Think of it like medical professionals. Your general practitioner knows the ins and outs of your healthcare needs, but your GP isn’t going to perform a knee replacement. That’s a one-time surgery and requires the skills of an orthopedic specialist who is up to date on the latest technology and techniques. Similarly, an M&A tax specialist doesn’t prepare business tax returns, but they’re going to provide the best tax planning and pro-active tax advice regarding the tax aspects of selling your business.
- Poorly Structuring a Rollover into Buyer Equity
A well-structured rollover is a win/win for buyer and seller. Buyer pays less up front by using equity to finance part of the acquisition, and buyer benefits from having the seller’s expertise and industry connections for continuity and growth. Seller gets the possibility for a second bite at the apple while deferring tax on the portion of the business exchanged for equity in the buyer.
Not all buyer equity results in tax deferral of gain for the sellers. The structure of a tax-deferred rollover depends on the legal entity and tax characterization of the seller and the buyer, and sometimes the mix of the consideration (how much equity and how much cash). A horrible outcome results when seller mistakenly believes the fair market value of buyer equity isn’t taxable when the sale takes place, but later finds out that there’s a current tax liability and there is no way to turn the buyer equity into cash needed to pay the tax. For more see Second Bite at the Apple: How to Structure a Tax-efficient Rollover.

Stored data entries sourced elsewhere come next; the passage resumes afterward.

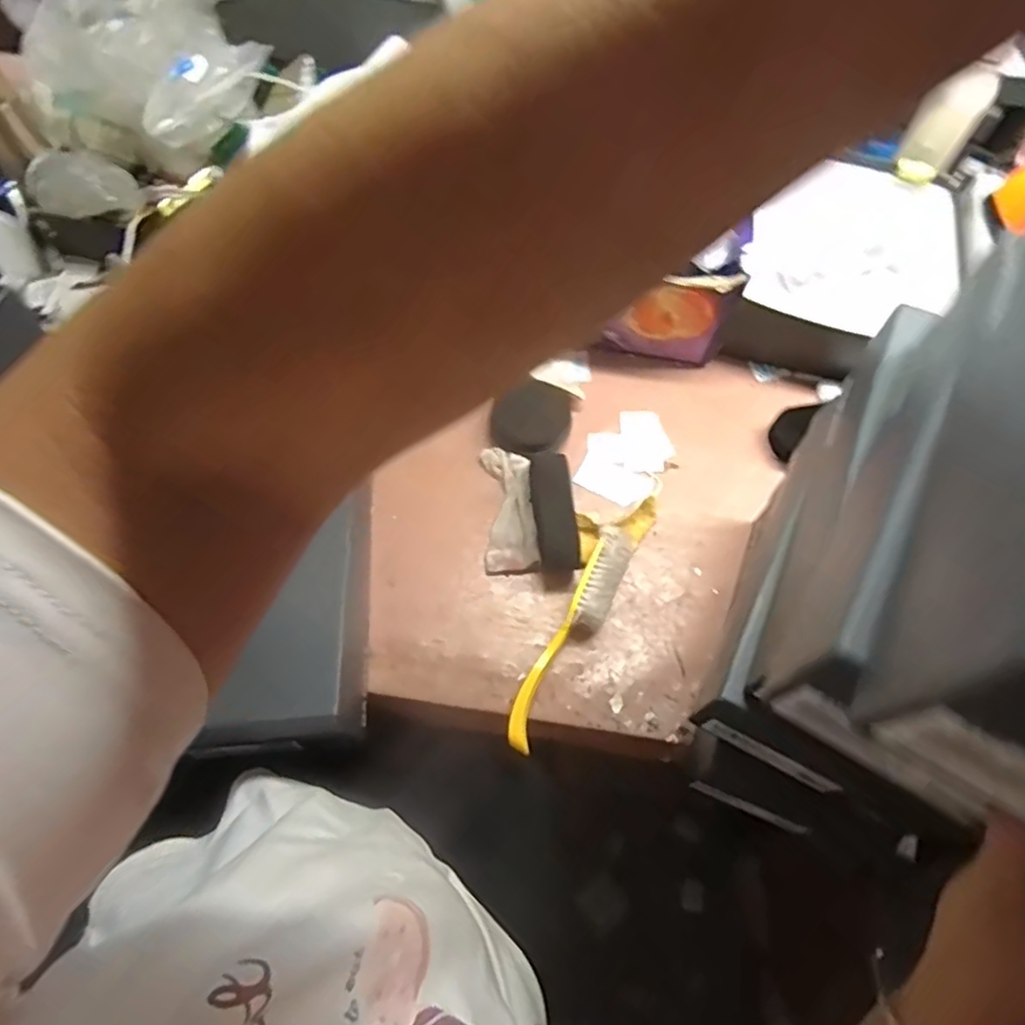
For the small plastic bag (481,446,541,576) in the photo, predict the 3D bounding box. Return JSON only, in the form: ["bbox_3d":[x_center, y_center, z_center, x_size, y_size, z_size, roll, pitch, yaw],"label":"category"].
[{"bbox_3d":[-0.005,-0.005,0.694,0.054,0.019,0.145,-4,64,-3],"label":"small plastic bag"}]

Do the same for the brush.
[{"bbox_3d":[0.058,0.119,0.619,0.043,0.047,0.231,27,66,12],"label":"brush"}]

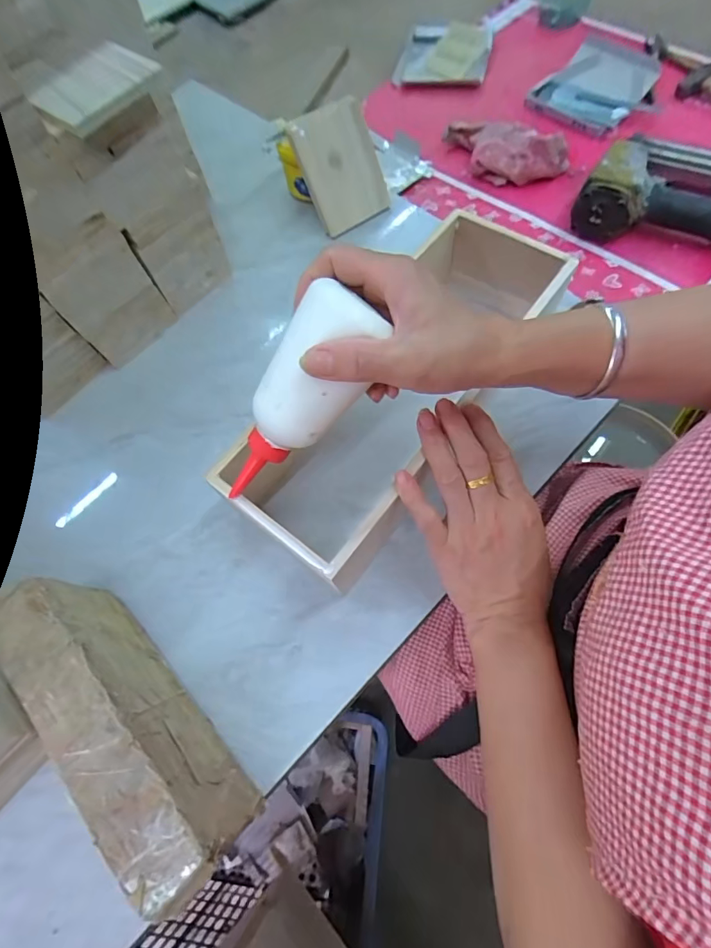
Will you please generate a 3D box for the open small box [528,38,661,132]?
[{"bbox_3d":[0.345,-0.545,0.627,0.153,0.026,0.160,35,74,18],"label":"open small box"}]

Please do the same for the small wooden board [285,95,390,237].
[{"bbox_3d":[-0.015,-0.354,0.519,0.088,0.117,0.021,-26,37,-1],"label":"small wooden board"}]

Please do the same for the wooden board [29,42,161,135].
[{"bbox_3d":[-0.203,-0.301,0.346,0.080,0.008,0.089,34,73,16],"label":"wooden board"}]

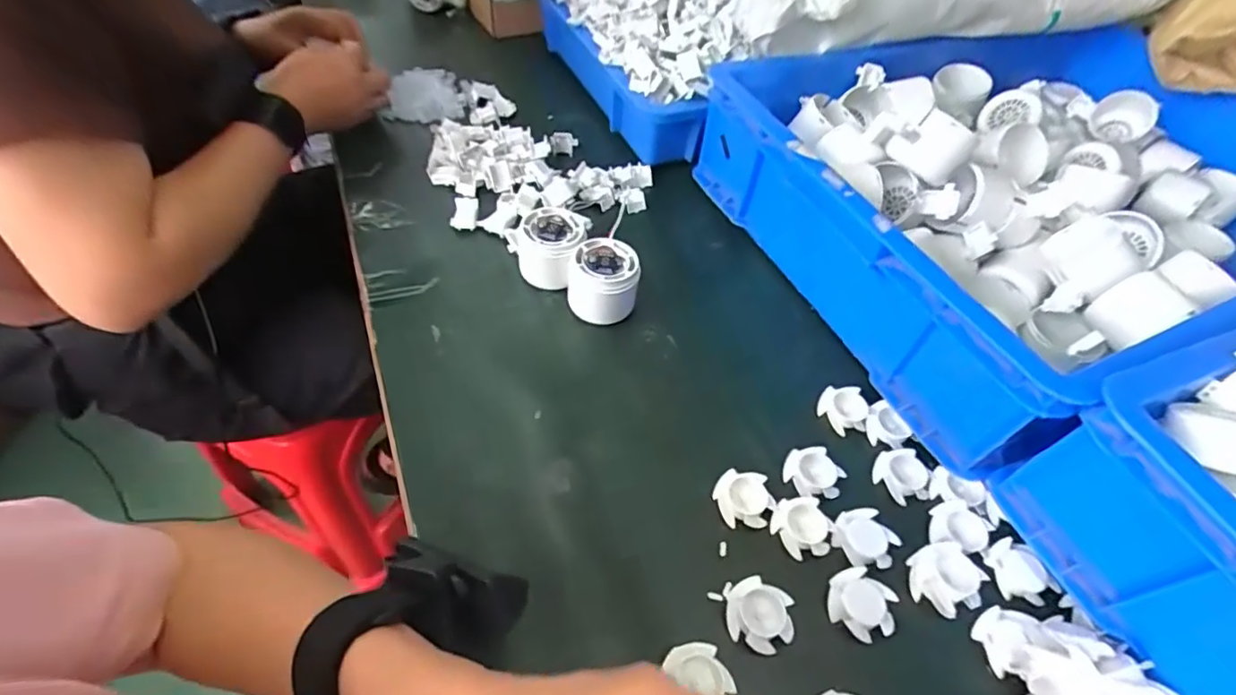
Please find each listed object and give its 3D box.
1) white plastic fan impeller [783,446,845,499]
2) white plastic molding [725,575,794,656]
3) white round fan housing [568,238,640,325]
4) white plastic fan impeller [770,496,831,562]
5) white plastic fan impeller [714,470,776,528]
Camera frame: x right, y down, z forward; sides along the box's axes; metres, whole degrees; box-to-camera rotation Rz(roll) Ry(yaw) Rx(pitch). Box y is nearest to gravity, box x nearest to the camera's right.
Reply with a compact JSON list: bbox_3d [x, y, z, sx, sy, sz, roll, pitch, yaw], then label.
[{"bbox_3d":[0.141,0.092,0.421,0.038,0.010,0.040,3,51,-3],"label":"white plastic fan impeller"},{"bbox_3d":[0.086,0.164,0.353,0.039,0.014,0.040,3,51,-3],"label":"white plastic molding"},{"bbox_3d":[-0.012,-0.057,0.491,0.056,0.046,0.056,3,51,-3],"label":"white round fan housing"},{"bbox_3d":[0.124,0.122,0.392,0.037,0.007,0.038,-6,52,-10],"label":"white plastic fan impeller"},{"bbox_3d":[0.088,0.105,0.403,0.038,0.008,0.040,-10,53,-13],"label":"white plastic fan impeller"}]

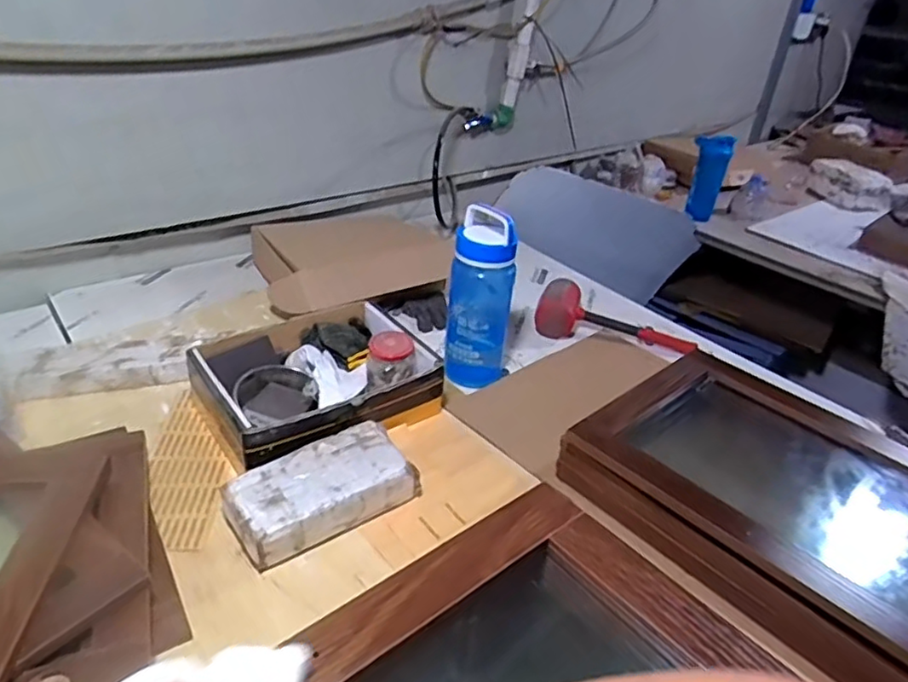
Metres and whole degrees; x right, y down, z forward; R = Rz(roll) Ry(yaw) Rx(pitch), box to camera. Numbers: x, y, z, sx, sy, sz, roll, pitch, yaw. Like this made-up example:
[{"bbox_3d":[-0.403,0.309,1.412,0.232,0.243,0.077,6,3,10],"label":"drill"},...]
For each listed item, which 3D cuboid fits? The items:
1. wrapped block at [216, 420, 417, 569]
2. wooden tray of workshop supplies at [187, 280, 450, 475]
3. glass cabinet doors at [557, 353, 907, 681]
[{"bbox_3d":[-0.157,0.180,0.750,0.210,0.059,0.105,-19,39,-33],"label":"wrapped block"},{"bbox_3d":[-0.190,0.050,0.904,0.312,0.093,0.233,-18,39,-32],"label":"wooden tray of workshop supplies"},{"bbox_3d":[0.427,0.195,0.793,0.353,0.102,0.456,-23,41,-37],"label":"glass cabinet doors"}]

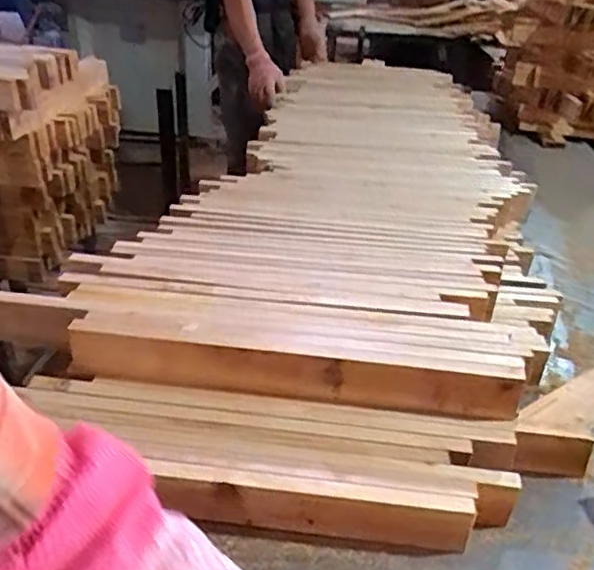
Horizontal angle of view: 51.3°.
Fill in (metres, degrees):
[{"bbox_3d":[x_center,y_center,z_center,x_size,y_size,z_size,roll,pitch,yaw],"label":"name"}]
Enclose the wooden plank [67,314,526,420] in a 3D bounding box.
[{"bbox_3d":[-0.006,0.091,0.669,0.475,0.065,0.028,6,11,3],"label":"wooden plank"}]

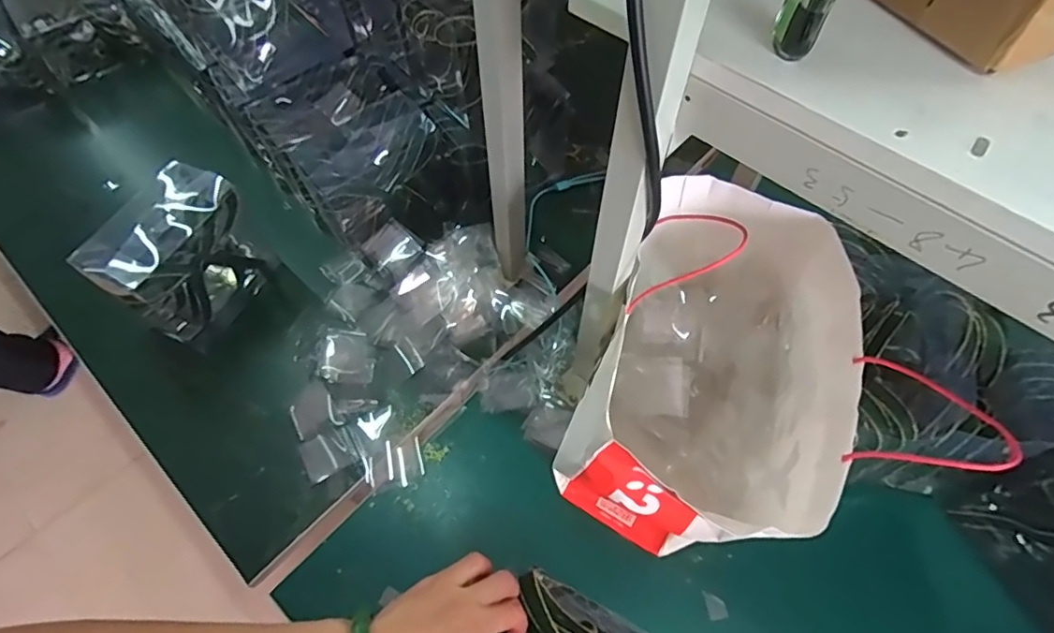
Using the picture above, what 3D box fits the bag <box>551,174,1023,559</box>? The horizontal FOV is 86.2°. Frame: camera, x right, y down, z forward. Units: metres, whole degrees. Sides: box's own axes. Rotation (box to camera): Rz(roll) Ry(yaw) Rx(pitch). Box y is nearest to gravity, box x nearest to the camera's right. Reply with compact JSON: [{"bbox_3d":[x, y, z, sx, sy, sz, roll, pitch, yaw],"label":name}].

If you’re considering accepting some buyer equity as part of the proceeds from selling your company it’s critical to get help from an experienced M&A tax expert.
- Not Doing Estate Tax Planning Pre-Sale
With estate taxes scheduled to explode in 2026, it would be a terrible lost opportunity for business owners considering a sale to neglect estate tax planning. Proactive estate tax planning can enable the transfer of long-term, life-changing wealth for one’s family in an organized and tax-efficient manner.
The time for estate tax planning is well before the LOI stage, ideally even before the seller begins to market the business. Don’t jeopardize your family’s future financial security by putting off estate tax planning.
Conclusion
As you prepare to sell your business, avoiding these 10 common tax mistakes can significantly enhance your after-tax proceeds. Each step, from understanding the implications of asset versus stock sales to conducting due diligence and strategically structuring earnouts, plays a pivotal role in your financial outcome. Prioritize informed decision-making and expert advice to navigate this complex process, ensuring a sale that maximizes your returns and honors the legacy of your business.